MECHANISMS OF ACTION AND DOSE-RESPONSE RELATIONSHIPS GOVERNING BIOLOGICAL CONTROL OF FUSARIUM WILT OF TOMATO BY NONPATHOGENIC FUSARIUM SPP

Authors: Larkin, Robert - Bob; Fravel, Deborah

Submitted to: Phytopathology
Publication Type: Peer Reviewed Journal
Publication Acceptance Date: 4/20/1998
Publication Date: N/A
Citation: N/A

Interpretive Summary: Knowledge of the mechanisms of action and antagonist-pathogen dose-response relationships of biocontrol agents is essential for effective implementation of biocontrol of plant diseases. In this study, three biocontrol isolates of nonpathogenic Fusarium spp. (CS-1, CS-20, and Fo47) previously shown to reduce the incidence of Fusarium wilt diseases of multiple crops were evaluated. Competition for nutrients between the antagonist and pathogen was involved in biocontrol provided by isolate Fo47, but not isolates CS-1 and CS-20. All three isolates demonstrated evidence of induced systemic resistance (ISR) in tomato and watermelon plants. However, there was variability among the isolates regarding the efficacy of the ISR, with CS-20 being most effective and Fo47 least effective in split-root tests. In dose-response tests, isolate CS-20 significantly reduced Fusarium wilt incidence at low antagonist doses (100 chlamydospores/g soil(cgs))and at all pathogen densities tested (10**2 to 10**5 cgs). Isolate CS-1 was effective in reducing disease at low to moderate doses (100-5000 cgs) as long as pathogen densities were <10**4 cgs. Isolate Fo47 was only effective at reducing disease at very high antagonist densities (10**4-10**5 cgs), regardless of pathogen density. The use of epidemiological dose-response models fit to the observed data clarified these differences among biocontrol isolates and established their biocontrol characteristics. Differences in dose-response relationships were apparently related to differences in the mechanisms of action among the isolates. This research benefits scientists, private industry, and growers interested in commercial development and use of biological agents for the control of plant diseases.
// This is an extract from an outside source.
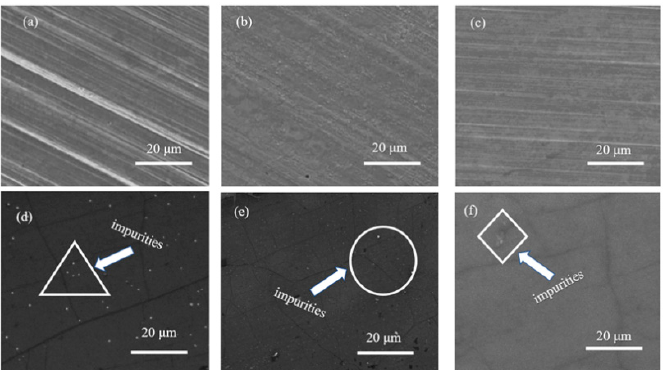
Figure 2. SEM of ( a ) pristine copper foil without pre-treatment; ( b ) copper foil treated with AP solution; ( c ) copper foil treated with AA solution; ( d ) graphene grown on pristine copper foil without pre-treatment; ( e ) graphene grown on copper foil treated with AP solution; ( f ) graphene grown on copper foil treated with AA solution.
Technical Abstract: Three biocontrol isolates of nonpathogenic Fusarium spp. (CS-1, CS-20, and Fo47), previously shown to reduce the incidence of Fusarium wilt diseases of multiple crops, were evaluated to determine their mechanisms of action and antagonist-pathogen inoculum density relationships. Competition for nutrients between the antagonist and pathogen was involved in biocontrol provided by isolate Fo47, but not isolates CS-1 and CS-20, according to chlamydospore germination and saprophytic growth tests. All three isolates demonstrated evidence of induced systemic resistance (ISR) in tomato and watermelon plants. However, there was variability among the isolates regarding the efficacy of the ISR, with CS-20 being most effective (39-53% disease reduction) and Fo47 least effective (23-25% reduction) in split-root tests. The isolates also differed in their dose-response relationships. CS-20 was effective at antagonist doses as low as 100 chlamydospores/g soil (cgs) throughout all pathogen densities tested (up t 10**5 cgs). Biocontrol with CS-20 was not density dependent, with low antagonist densities providing comparable control as higher densities. Isolate CS-1 was effective at low to moderate doses (100-5000 cgs) as long as pathogen densities were below 10**4 cgs, but did not control disease when pathogen densities were 10**4 or higher. Isolate Fo47 was only effective at reducing disease at very high antagonist densities (10**4-10**5 cgs), regardless of pathogen density. The use of epidemiological dose-response models (described by linear, negative exponential, hyperbolic saturation, and logistic functions) fit to the observed data clarified these differences among biocontrol isolates and established biocontrol characteristics for the isolates.